TASK INSTRUCTIONS
Extract every line of text from all the records below, character for character, and leave the pictures out of your answer.
++++ MATERIAL PROVIDED
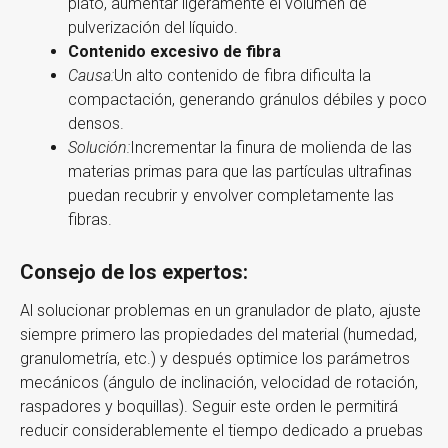
plato, aumentar ligeramente el volumen de
pulverización del líquido.
Contenido excesivo de fibra
Causa:
Un alto contenido de fibra dificulta la
compactación, generando gránulos débiles y poco
densos.
Solución:
Incrementar la finura de molienda de las
materias primas para que las partículas ultrafinas
puedan recubrir y envolver completamente las
fibras.
Consejo de los expertos:
Al solucionar problemas en un granulador de plato, ajuste
siempre primero las propiedades del material (humedad,
granulometría, etc.) y después optimice los parámetros
mecánicos (ángulo de inclinación, velocidad de rotación,
raspadores y boquillas). Seguir este orden le permitirá
reducir considerablemente el tiempo dedicado a pruebas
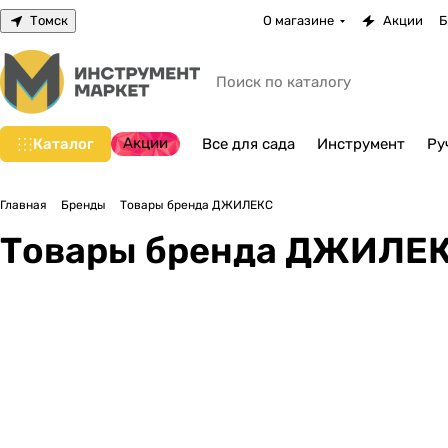
Томск
О магазине
Акции
Б
Акции
Каталог
Все для сада
Инструмент
Ру
Главная
Бренды
Товары бренда ДЖИЛЕКС
Товары бренда ДЖИЛЕ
++++++++
RESULT OF THE EXERCISE
plato, aumentar ligeramente el volumen de
pulverización del líquido.
Contenido excesivo de fibra
Causa:
Un alto contenido de fibra dificulta la
compactación, generando gránulos débiles y poco
densos.
Solución:
Incrementar la finura de molienda de las
materias primas para que las partículas ultrafinas
puedan recubrir y envolver completamente las
fibras.
Consejo de los expertos:
Al solucionar problemas en un granulador de plato, ajuste
siempre primero las propiedades del material (humedad,
granulometría, etc.) y después optimice los parámetros
mecánicos (ángulo de inclinación, velocidad de rotación,
raspadores y boquillas). Seguir este orden le permitirá
reducir considerablemente el tiempo dedicado a pruebas
Томск
О магазине
Акции
Б
Акции
Каталог
Все для сада
Инструмент
Ру
Главная
Бренды
Товары бренда ДЖИЛЕКС
Товары бренда ДЖИЛЕ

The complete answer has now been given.